Microinjected human HSP70 promoter-chloramphenical acetyl transferase (CAT) chimeric genes are constitutively expressed immediately after the midblastula transition of Xenopus embryogenesis. Analysis of a series of 5'-deletion mutants in the HSP70 promoter revealed that sequences within 74 bases of the transcriptional start site were sufficient for strong basal activity. We investigated the role of specific sequences in the basal promoter by injecting HSP70-CAT vectors containing linker-scanner mutations in the basal elements (CCAAT, purine-rich element, GC-element, ATF/AP1, and TATA). Our data reveal that deletion of any of these cis-acting elements in the basal promoter prevents expression after the midblastula stage of development. Furthermore, we have identified specific binding activities in embryonic nuclear extracts that complex with basal promoter elements (CCAAT, ATF, and GC) of the heterologous HSP70 promoter. These trans-acting factors are detectable in nuclear extracts of early blastula embryos, and their respective binding activity increases dramatically after the midblastula transition. The expression of the human HSP70 gene after the midblastula transition of Xenopus embryogenesis requires an array of cis-acting elements, which interact with specific Xenopus transcription factors.

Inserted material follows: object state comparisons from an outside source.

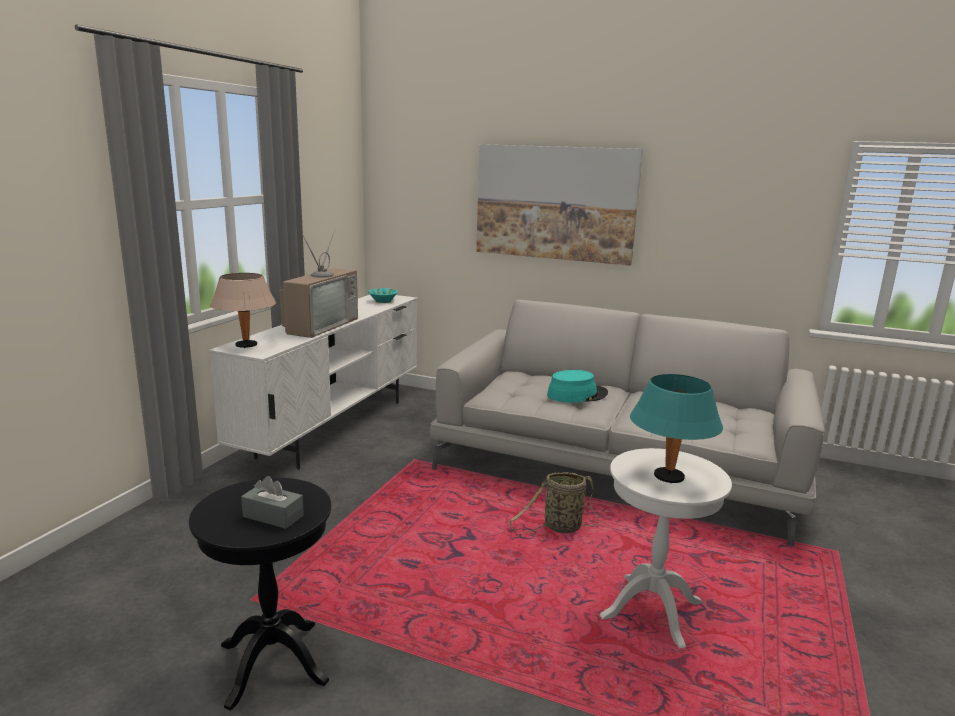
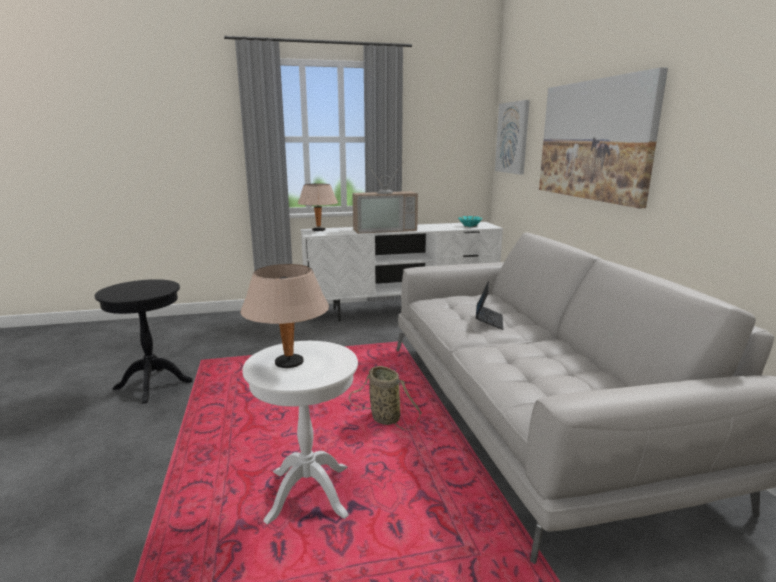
camera: 55 degrees right, 0 degrees up
(273, 516) = (130, 292): grey tissue box -> none
(406, 191) = (512, 138): none -> picture
(577, 394) = (489, 321): turquoise hat -> laptop
(668, 477) = (288, 363): turquoise table lamp -> beige table lamp

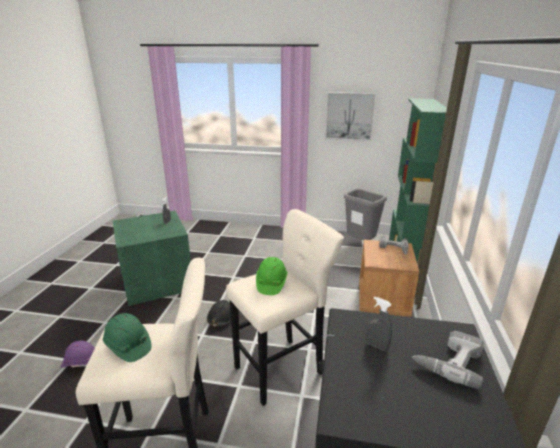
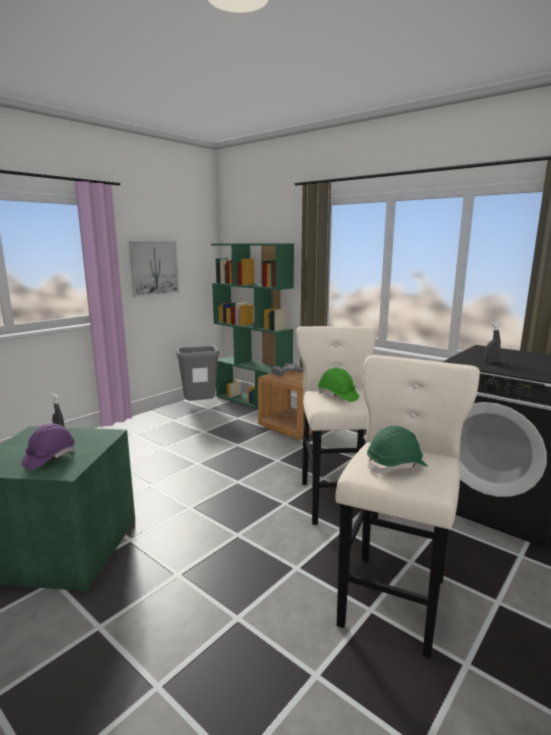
camera: 60 degrees left, 10 degrees down
(80, 361) = (174, 671): purple hard hat -> purple hard hat (49, 458)
(221, 318) = (221, 513): black hard hat -> none
(448, 360) = (510, 354): power drill -> none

Heat shock-induced accumulation of ubiquitin mRNA in Xenopus laevis embryos is developmentally regulated.

Exposure of Xenopus laevis embryos to heat shock induced the accumulation of ubiquitin mRNA (size range, 1.7-3.5 kb) in a developmental stage-dependent fashion. While constitutive ubiquitin transcripts were detectable throughout development, heat shock-induced accumulation did not occur until the fine-cell blastula stage. Continuous exposure of neurulae to heat shock (33 degrees C) induced a transient accumulation of ubiquitin mRNA with peak levels occurring after 2 hr. Finally, placement of Xenopus neurulae at 22 degrees C after a 1-hr heat shock at 33 degrees C produced a decrease in ubiquitin mRNA levels to near control levels by 24 hr.

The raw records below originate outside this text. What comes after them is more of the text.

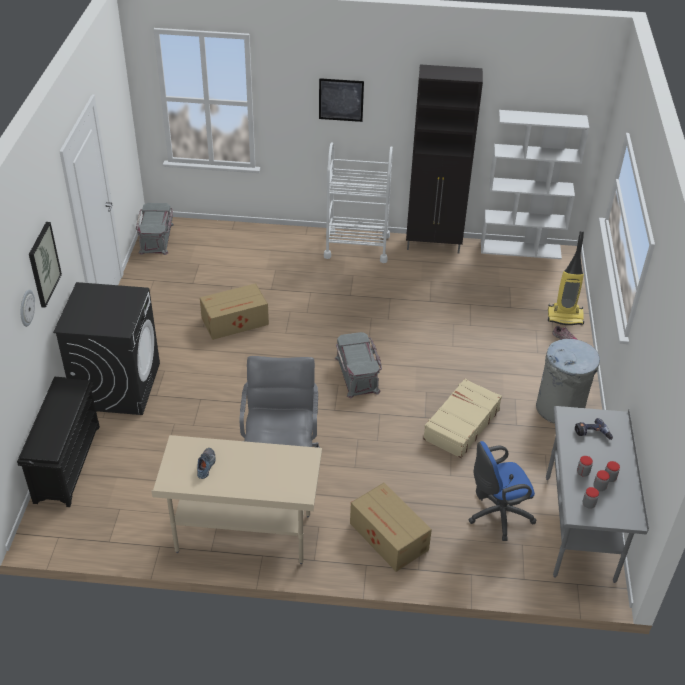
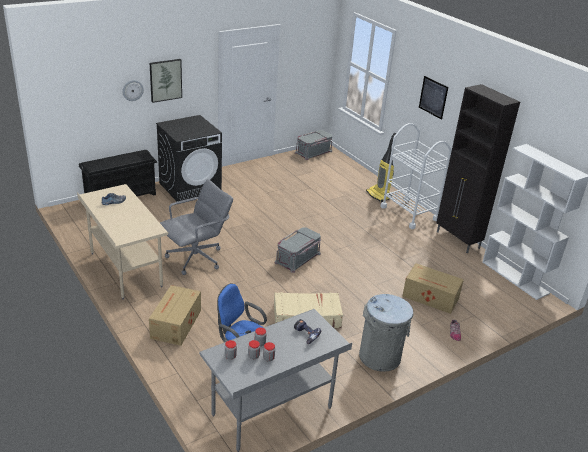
camera: 50 degrees right, 10 degrees down
(236, 321) = (284, 200): cardboard box -> cardboard box (431, 297)
(565, 316) = (478, 324): vacuum cleaner -> vacuum cleaner (379, 195)

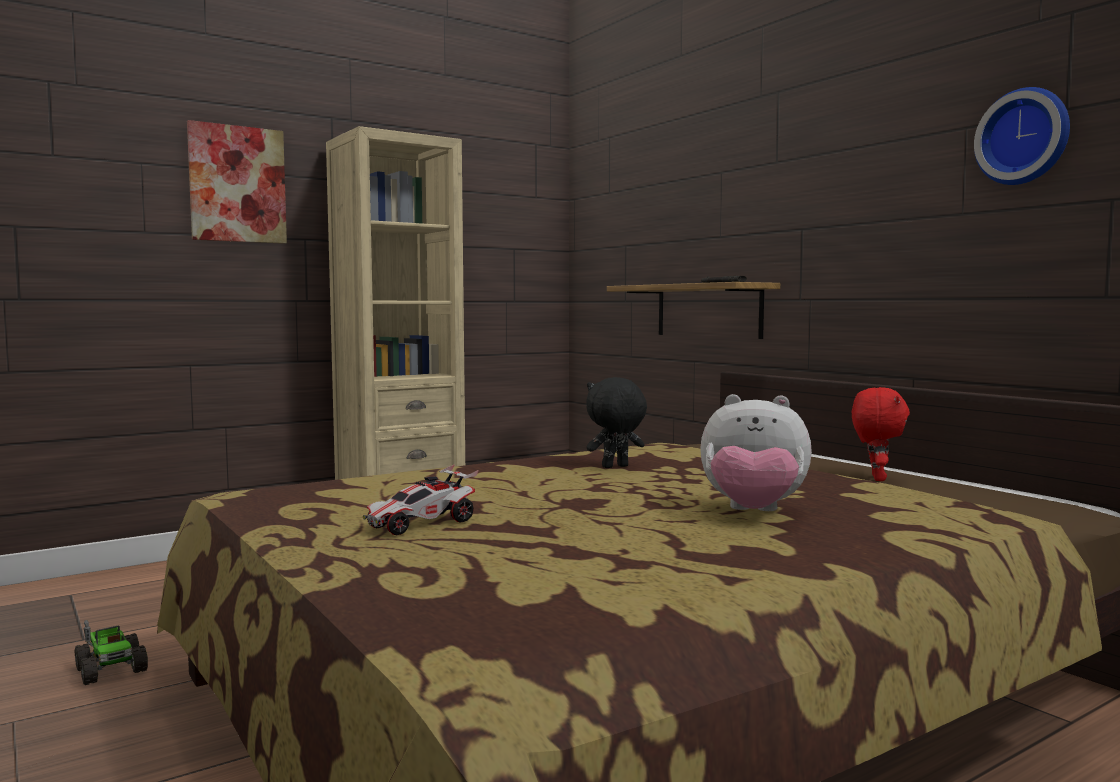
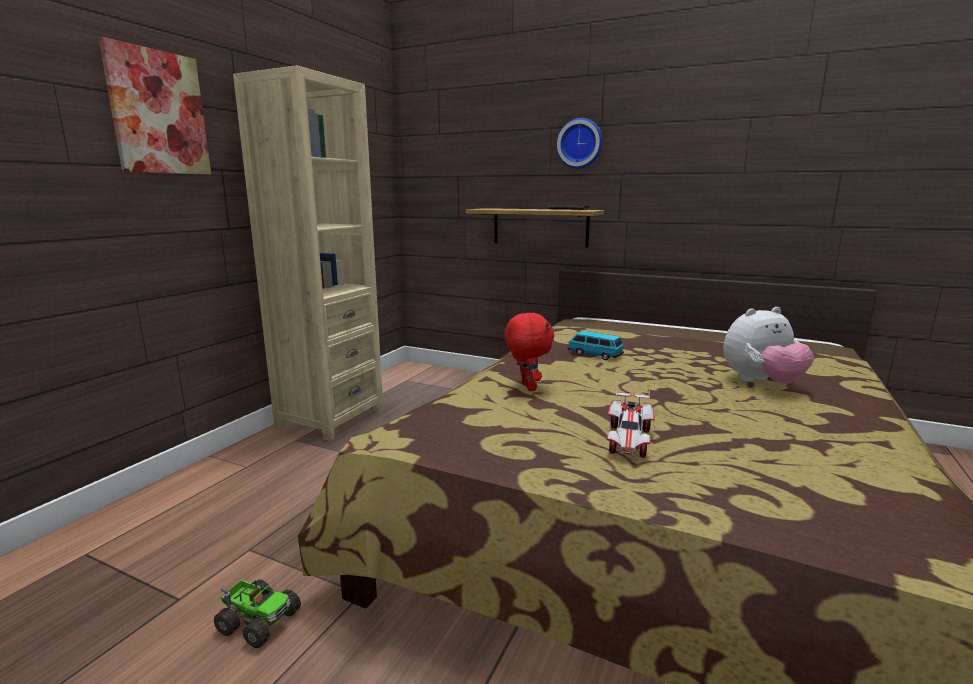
camera: 30 degrees left, 10 degrees up
(615, 467) = (594, 355): black plush toy -> toy car
(876, 478) = (721, 339): red plush toy -> red plush toy (527, 387)
(1024, 137) = (792, 128): wall clock -> wall clock (580, 143)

Decay of the oocyte-type heat shock response of Xenopus laevis.

Xenopus oocytes have a complex heat shock response. During transition of the oocyte into fertilized egg, the heat shock response undergoes several qualitative and quantitative changes culminating in its complete extinction. Heat shock induces oocytes to synthesize four heat shock proteins (hsps): 83, 76, 70, and 57. After ovulation, two additional proteins (hsps 22 and 16) are inducible. The heat shock response of spawned eggs can be modified by changing the ionic configuration of the external medium and by adding pyruvate and oxaloacetate to the media. Since Xenopus eggs do not synthesize mRNA, these modifications to the external medium apparently alter the utilization of preexisting messenger RNAs in protein synthesis. Artificial activation terminates inducibility of hsps 76, 57, and 16 and diminishes the hsp 70 response. Two new heat shock proteins-66 and 48-are also inducible in artificially activated eggs. Fertilization, on the other hand, terminates the heat shock response; no hsps can be induced. However, hsp 70 appears to be made constitutively in fertilized eggs. RNA blot analyses reveal that oogenic hsp 70 messenger RNA is retained in eggs and early embryos. This messenger is apparently used for heat-induced synthesis of hsp 70 before fertilization and for constitutive synthesis of hsp 70 in zygotes.